Action item: For each line of the listing that contains "minutes", make a copy and return it.

Materials provided:
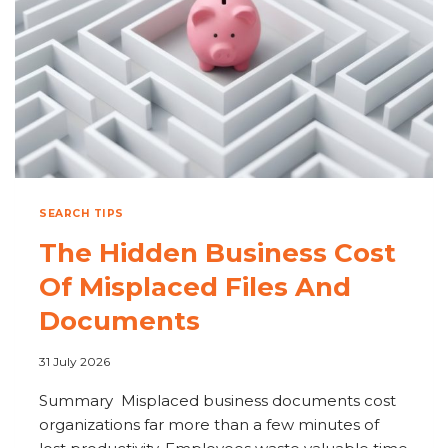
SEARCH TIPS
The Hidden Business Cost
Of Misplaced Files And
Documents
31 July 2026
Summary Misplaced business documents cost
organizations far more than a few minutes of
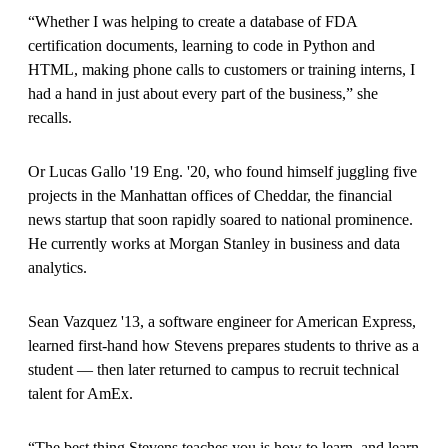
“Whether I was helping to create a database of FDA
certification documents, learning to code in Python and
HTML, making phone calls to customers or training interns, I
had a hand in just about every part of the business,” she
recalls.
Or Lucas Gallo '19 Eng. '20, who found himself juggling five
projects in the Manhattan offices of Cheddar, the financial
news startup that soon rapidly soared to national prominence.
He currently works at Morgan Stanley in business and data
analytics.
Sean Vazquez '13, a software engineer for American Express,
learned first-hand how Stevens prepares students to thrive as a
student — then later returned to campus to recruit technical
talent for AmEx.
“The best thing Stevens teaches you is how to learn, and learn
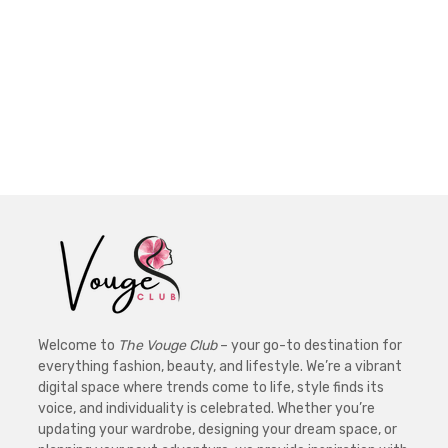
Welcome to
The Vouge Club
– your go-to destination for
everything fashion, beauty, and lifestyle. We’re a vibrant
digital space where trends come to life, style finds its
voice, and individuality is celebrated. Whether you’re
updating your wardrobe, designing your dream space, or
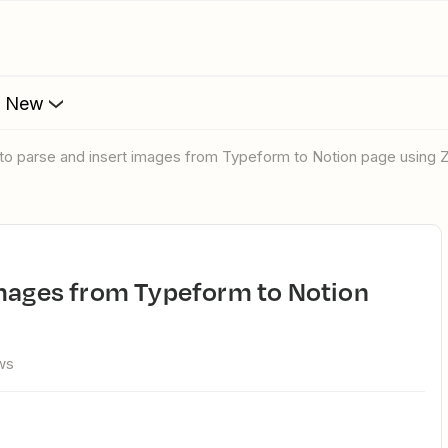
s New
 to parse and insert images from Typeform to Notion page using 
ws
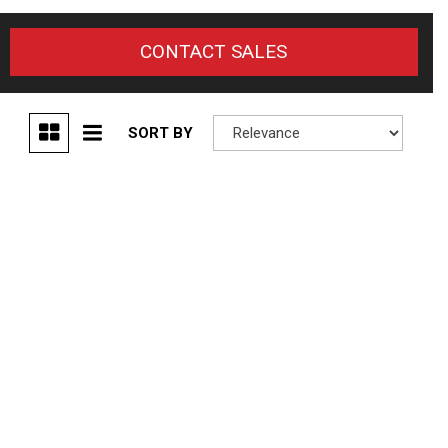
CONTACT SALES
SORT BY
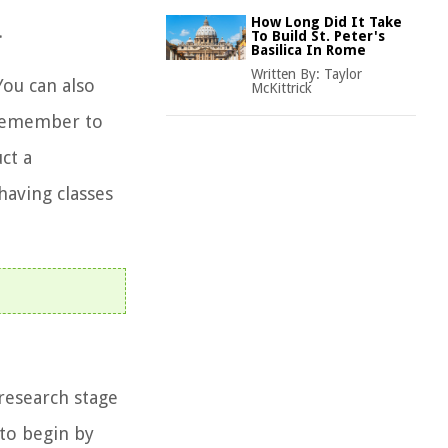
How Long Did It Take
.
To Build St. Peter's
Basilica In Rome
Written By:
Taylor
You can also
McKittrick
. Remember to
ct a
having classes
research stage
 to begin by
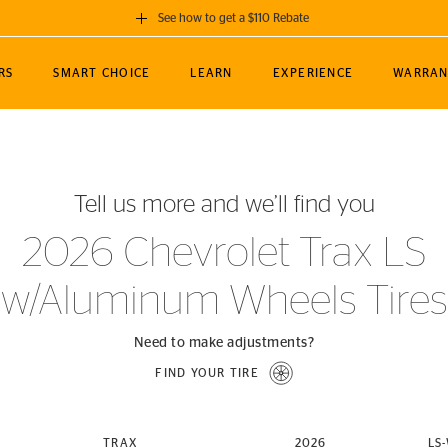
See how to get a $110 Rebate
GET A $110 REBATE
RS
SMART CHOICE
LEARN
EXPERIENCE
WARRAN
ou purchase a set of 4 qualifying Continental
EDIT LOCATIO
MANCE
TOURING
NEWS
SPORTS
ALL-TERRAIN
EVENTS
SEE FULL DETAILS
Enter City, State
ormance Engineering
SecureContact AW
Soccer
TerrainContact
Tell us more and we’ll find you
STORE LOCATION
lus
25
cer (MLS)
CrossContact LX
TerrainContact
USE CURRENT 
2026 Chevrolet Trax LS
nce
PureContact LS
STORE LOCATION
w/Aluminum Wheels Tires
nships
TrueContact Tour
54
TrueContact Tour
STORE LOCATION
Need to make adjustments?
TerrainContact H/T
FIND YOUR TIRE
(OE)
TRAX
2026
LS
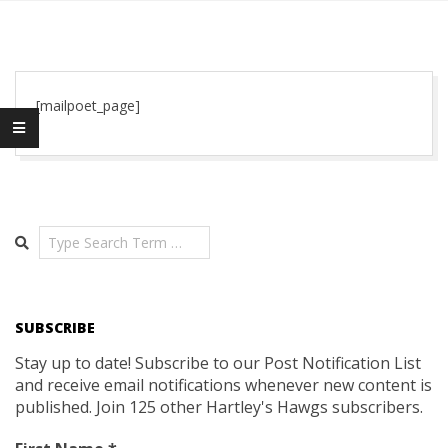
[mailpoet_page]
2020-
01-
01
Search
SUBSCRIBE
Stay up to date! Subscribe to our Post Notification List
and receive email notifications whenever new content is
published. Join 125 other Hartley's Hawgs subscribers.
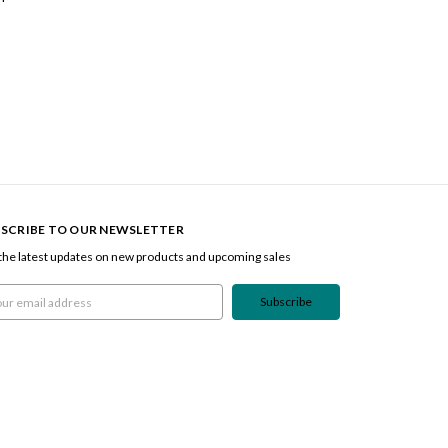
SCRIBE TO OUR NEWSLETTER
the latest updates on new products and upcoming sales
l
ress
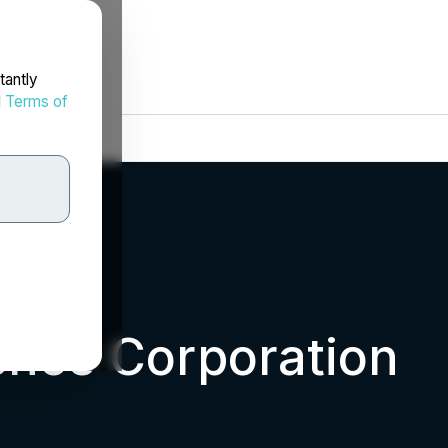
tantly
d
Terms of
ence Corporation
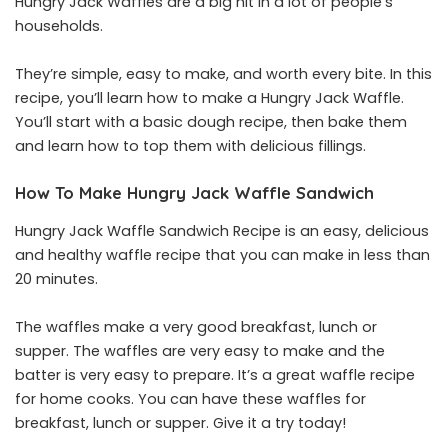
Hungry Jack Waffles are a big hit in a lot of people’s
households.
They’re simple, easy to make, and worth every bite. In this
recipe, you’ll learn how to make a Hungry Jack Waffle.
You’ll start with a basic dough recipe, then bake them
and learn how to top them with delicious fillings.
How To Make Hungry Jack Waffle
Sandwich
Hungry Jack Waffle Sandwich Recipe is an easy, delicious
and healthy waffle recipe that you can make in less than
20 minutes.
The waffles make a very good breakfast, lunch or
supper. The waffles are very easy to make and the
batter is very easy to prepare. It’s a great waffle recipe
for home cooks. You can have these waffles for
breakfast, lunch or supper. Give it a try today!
--
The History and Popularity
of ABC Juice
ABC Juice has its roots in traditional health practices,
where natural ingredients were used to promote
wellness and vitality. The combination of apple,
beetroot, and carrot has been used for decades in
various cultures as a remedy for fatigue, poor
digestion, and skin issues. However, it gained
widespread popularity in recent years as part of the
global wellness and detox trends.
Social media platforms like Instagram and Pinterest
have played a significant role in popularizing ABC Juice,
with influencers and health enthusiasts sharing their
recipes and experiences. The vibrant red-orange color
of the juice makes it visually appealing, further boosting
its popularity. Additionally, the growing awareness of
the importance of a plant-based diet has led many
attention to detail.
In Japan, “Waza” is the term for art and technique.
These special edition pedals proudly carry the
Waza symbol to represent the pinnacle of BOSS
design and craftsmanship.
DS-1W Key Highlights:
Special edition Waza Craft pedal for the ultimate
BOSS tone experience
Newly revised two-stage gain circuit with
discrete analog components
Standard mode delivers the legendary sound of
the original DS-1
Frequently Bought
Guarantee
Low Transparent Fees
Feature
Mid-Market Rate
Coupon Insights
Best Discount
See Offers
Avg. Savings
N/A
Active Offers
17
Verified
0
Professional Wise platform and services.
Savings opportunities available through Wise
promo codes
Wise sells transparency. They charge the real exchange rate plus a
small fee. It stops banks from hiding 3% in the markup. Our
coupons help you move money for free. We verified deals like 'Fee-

Response to this task:
organizations far more than a few minutes of
20 minutes.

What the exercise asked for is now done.